Tennent’s, the brewing outfit that makes Scotland’s eponymous top-selling lager, says currently “pubs tied into deals with particular brewers are disadvantaged as a result”.
Under the new code, which comes into force south of the Border on 26 May, pub tenants will be able to receive detailed tied rent assessments from companies owning 500 or more tied pubs.
They will also be able to request a MRO (market rent only) agreement or take their case to an independent adjudicator.
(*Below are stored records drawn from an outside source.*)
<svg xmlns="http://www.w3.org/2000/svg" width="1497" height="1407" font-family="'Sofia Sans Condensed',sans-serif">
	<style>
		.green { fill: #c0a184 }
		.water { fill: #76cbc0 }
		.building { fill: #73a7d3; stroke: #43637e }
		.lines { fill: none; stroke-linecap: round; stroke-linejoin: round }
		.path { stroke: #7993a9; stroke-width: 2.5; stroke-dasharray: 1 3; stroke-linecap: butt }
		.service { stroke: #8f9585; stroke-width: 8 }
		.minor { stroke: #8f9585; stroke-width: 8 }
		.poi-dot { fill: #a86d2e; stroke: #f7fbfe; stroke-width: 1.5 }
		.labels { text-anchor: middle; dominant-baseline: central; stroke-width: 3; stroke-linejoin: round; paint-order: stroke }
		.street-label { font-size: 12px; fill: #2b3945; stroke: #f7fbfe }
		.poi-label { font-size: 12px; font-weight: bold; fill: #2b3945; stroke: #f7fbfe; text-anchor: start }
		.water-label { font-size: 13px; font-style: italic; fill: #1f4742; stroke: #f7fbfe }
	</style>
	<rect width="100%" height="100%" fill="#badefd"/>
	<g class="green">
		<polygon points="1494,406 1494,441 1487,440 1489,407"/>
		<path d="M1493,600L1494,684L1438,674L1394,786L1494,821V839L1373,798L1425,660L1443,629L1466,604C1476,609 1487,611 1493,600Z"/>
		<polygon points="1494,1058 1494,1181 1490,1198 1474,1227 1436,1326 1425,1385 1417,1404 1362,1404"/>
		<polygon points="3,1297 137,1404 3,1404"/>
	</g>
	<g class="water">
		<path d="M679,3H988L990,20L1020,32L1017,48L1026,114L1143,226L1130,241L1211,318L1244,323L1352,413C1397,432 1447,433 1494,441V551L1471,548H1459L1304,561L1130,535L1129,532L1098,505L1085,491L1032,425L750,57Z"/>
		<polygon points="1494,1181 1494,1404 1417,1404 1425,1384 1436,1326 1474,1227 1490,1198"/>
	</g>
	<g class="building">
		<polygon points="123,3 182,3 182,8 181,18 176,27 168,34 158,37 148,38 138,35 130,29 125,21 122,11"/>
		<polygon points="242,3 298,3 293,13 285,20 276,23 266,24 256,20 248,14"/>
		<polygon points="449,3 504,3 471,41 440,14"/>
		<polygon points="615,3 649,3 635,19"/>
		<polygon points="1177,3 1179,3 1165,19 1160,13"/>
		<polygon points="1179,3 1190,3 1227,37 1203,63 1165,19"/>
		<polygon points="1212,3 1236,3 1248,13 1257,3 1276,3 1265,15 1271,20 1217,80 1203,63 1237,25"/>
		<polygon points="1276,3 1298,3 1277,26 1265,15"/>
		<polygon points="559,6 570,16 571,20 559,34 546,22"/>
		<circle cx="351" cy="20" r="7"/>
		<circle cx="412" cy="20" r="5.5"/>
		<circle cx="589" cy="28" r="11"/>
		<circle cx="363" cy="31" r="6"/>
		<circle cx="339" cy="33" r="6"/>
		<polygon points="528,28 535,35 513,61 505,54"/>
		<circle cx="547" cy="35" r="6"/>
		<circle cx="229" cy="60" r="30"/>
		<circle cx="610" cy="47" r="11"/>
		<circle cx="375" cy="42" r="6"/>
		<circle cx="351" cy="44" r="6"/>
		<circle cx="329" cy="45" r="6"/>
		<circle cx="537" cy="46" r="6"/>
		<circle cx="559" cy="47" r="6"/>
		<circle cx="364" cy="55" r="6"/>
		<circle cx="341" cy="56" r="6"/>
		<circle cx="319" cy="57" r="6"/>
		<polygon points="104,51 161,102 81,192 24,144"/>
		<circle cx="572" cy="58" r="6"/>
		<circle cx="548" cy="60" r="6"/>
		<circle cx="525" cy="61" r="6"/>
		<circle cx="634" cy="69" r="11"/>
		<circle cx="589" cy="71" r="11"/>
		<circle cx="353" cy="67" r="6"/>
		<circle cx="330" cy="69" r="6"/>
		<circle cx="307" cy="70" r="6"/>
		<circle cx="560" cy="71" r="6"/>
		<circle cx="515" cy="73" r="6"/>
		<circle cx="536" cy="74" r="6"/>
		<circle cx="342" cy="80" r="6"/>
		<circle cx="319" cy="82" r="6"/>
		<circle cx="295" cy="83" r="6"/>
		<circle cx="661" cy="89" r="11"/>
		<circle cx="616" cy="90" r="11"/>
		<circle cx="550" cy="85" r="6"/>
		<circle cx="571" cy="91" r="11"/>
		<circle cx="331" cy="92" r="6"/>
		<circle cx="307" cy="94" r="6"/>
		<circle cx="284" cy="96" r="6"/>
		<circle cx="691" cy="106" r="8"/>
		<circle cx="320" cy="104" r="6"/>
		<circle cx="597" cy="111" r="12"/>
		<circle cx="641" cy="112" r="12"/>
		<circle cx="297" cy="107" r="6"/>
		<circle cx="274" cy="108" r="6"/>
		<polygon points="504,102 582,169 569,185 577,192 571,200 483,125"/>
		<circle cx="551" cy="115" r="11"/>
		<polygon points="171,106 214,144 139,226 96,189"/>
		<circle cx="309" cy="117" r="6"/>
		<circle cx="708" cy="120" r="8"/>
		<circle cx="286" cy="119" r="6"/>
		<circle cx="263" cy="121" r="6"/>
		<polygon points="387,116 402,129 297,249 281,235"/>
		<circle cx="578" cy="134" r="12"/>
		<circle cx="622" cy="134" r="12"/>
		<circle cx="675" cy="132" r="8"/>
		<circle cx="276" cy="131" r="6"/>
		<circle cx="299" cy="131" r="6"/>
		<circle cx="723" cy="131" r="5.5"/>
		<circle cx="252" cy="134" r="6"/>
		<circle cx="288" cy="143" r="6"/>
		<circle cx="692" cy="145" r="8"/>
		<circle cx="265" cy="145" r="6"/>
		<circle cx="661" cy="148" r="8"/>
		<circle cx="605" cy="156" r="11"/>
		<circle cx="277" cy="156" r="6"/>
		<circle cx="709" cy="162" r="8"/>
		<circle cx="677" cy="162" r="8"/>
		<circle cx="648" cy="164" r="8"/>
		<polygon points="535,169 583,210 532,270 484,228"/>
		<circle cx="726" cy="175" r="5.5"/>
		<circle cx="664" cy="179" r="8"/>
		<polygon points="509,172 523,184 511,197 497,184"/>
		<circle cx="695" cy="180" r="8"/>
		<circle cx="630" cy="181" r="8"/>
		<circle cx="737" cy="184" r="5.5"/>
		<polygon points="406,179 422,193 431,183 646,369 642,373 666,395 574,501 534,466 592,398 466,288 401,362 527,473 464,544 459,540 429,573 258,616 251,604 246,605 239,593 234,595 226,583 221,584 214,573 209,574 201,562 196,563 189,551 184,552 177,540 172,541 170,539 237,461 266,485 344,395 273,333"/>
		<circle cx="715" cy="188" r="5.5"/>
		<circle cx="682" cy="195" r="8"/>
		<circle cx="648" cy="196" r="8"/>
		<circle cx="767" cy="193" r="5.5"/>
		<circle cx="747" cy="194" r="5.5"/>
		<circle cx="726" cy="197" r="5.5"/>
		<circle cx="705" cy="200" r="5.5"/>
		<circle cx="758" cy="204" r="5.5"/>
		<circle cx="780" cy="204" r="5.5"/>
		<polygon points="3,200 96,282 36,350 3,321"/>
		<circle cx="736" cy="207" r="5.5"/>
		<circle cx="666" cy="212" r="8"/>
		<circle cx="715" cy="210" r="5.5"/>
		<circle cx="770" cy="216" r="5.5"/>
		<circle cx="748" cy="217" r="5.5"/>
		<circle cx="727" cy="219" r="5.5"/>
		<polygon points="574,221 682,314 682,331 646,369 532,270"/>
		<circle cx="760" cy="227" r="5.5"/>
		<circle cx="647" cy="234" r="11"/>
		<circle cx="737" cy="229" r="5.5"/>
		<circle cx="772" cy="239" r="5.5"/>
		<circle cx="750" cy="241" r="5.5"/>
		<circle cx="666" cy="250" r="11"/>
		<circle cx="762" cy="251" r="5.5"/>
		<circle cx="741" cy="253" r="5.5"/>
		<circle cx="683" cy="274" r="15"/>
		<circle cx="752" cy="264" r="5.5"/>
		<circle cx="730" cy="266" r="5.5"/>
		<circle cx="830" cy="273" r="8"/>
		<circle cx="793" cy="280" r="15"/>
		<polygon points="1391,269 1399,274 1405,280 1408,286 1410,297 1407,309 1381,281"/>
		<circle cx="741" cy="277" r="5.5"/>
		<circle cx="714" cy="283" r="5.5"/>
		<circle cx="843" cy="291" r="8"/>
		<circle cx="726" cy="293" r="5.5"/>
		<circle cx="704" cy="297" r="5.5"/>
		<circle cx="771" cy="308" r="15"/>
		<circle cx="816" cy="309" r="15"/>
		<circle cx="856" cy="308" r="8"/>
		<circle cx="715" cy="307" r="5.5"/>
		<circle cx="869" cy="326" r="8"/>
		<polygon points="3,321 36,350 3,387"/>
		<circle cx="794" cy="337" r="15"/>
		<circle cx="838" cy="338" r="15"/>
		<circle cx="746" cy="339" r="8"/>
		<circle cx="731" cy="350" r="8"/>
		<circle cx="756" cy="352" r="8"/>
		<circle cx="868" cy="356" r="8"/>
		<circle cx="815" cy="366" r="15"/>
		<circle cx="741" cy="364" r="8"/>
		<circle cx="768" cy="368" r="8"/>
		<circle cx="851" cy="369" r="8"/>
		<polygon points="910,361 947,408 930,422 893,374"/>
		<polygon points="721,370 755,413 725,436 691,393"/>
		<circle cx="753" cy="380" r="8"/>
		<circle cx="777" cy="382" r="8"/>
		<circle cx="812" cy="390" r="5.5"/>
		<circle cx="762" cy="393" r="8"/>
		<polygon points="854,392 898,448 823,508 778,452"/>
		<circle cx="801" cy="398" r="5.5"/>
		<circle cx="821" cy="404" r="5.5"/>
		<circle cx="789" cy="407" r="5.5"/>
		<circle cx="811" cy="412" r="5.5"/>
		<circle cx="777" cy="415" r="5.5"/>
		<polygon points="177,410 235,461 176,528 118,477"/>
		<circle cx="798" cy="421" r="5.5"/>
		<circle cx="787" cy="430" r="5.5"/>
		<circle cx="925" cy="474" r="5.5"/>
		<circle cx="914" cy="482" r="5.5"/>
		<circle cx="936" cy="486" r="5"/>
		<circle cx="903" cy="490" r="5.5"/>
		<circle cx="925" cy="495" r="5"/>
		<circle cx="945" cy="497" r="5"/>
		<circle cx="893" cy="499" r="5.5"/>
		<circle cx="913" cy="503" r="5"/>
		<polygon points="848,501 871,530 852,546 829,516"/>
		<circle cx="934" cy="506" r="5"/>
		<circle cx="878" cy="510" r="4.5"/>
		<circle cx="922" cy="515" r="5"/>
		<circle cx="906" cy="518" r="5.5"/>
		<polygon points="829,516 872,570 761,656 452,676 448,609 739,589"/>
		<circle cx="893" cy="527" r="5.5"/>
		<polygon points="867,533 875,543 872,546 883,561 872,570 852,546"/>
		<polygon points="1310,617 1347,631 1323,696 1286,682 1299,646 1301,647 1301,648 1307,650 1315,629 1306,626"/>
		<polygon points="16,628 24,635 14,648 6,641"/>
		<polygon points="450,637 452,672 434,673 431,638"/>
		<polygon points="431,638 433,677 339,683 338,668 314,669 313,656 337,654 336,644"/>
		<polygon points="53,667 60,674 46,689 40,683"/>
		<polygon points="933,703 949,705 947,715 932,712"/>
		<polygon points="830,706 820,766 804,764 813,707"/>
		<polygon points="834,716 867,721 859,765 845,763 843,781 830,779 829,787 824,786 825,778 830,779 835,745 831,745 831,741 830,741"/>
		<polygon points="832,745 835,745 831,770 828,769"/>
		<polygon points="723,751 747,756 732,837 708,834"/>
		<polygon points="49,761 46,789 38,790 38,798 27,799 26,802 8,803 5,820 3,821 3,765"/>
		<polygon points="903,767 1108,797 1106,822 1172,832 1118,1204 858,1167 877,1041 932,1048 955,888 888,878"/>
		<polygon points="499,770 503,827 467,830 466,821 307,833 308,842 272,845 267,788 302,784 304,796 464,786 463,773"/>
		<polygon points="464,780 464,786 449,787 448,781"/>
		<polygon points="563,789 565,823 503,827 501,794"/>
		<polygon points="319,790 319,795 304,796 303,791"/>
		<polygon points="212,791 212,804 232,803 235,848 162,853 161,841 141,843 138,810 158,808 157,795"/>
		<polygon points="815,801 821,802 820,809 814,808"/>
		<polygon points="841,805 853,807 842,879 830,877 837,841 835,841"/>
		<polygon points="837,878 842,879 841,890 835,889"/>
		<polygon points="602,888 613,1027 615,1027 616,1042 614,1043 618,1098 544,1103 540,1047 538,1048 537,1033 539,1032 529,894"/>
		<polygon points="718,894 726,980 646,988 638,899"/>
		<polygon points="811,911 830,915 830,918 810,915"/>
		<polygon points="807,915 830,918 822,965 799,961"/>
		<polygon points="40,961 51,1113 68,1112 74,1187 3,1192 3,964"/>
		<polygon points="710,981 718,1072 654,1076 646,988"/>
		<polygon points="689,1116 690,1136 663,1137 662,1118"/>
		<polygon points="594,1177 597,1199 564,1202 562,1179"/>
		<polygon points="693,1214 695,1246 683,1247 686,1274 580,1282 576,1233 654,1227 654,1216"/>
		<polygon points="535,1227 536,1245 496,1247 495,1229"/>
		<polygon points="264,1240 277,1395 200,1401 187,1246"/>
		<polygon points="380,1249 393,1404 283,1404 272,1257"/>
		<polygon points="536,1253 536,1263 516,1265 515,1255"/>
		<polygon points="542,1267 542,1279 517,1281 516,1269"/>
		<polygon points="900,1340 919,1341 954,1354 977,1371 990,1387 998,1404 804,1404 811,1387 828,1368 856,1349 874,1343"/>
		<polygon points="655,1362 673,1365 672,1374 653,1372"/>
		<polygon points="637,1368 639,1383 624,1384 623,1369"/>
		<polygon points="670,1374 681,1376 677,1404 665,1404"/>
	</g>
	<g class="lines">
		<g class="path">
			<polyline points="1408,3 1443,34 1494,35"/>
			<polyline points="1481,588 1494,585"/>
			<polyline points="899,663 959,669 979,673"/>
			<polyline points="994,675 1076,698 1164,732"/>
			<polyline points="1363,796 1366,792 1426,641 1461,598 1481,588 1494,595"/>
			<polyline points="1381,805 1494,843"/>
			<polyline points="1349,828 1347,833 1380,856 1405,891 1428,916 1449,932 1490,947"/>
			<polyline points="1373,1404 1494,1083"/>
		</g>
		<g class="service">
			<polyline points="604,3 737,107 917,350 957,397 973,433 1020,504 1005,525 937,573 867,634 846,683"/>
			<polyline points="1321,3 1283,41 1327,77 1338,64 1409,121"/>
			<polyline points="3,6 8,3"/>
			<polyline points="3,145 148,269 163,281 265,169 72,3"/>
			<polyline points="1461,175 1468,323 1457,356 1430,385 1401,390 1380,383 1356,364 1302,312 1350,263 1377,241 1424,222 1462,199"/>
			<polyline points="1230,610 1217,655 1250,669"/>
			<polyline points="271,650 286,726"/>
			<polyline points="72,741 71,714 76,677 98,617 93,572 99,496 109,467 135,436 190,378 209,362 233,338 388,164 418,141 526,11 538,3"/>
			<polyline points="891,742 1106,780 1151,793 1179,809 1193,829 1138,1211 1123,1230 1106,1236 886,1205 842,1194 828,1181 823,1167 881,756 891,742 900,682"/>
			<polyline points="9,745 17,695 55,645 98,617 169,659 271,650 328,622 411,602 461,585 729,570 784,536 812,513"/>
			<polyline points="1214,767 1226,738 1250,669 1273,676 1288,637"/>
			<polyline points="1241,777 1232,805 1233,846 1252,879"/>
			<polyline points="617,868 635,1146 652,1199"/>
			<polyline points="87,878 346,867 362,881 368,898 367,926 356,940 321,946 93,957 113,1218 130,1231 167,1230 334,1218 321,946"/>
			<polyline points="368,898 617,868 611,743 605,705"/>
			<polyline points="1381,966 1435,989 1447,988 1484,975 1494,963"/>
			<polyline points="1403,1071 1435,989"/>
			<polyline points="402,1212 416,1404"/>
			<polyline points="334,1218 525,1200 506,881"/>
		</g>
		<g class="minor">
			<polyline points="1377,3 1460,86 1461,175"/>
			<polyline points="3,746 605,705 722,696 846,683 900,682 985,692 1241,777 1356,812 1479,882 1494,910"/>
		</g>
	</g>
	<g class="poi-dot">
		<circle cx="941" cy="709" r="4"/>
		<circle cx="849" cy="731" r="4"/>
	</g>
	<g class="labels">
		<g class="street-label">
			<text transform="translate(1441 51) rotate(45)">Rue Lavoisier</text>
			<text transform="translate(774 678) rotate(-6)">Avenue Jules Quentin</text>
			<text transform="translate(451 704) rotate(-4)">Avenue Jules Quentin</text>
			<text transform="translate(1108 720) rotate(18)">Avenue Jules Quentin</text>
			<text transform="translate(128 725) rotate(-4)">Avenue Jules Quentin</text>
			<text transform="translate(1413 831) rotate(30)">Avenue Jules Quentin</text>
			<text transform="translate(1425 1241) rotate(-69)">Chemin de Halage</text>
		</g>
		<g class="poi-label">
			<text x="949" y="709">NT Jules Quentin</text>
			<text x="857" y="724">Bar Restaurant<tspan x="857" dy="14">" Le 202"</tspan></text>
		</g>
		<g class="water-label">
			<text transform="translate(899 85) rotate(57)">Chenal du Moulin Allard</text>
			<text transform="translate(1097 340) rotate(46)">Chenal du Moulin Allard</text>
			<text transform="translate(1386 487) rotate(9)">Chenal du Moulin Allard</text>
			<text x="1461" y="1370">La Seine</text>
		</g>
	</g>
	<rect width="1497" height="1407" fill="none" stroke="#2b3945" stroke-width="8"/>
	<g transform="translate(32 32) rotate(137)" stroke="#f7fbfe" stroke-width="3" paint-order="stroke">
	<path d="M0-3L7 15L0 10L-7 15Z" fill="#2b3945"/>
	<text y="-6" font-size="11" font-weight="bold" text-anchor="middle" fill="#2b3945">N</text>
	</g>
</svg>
Tennent’s, owned by Irish drinks company C&C said: “However, despite Westminster’s decisive move on the issue – which has been a hot topic amongst the UK on-trade for over twenty years – the Scottish Government has yet to commit to any action, leaving Scottish pubs without a way to exert the same, or indeed any, control.”
Alan Hay, the on-trade sales director at Tennent’s, part of a coalition of industry names backing change, said: “The on-trade in Scotland has been very vocal on this issue for many, many years.
“We need parity with England and Wales, if not better. Addressing the management of tied pubs is a key step in protecting the overall health of our licensed trade, helping to stop inflated prices and uncompetitive, unfair business.”
Hay added that Holyrood “has stated that they are listening”, but Scottish pub tenants risked getting “left behind”.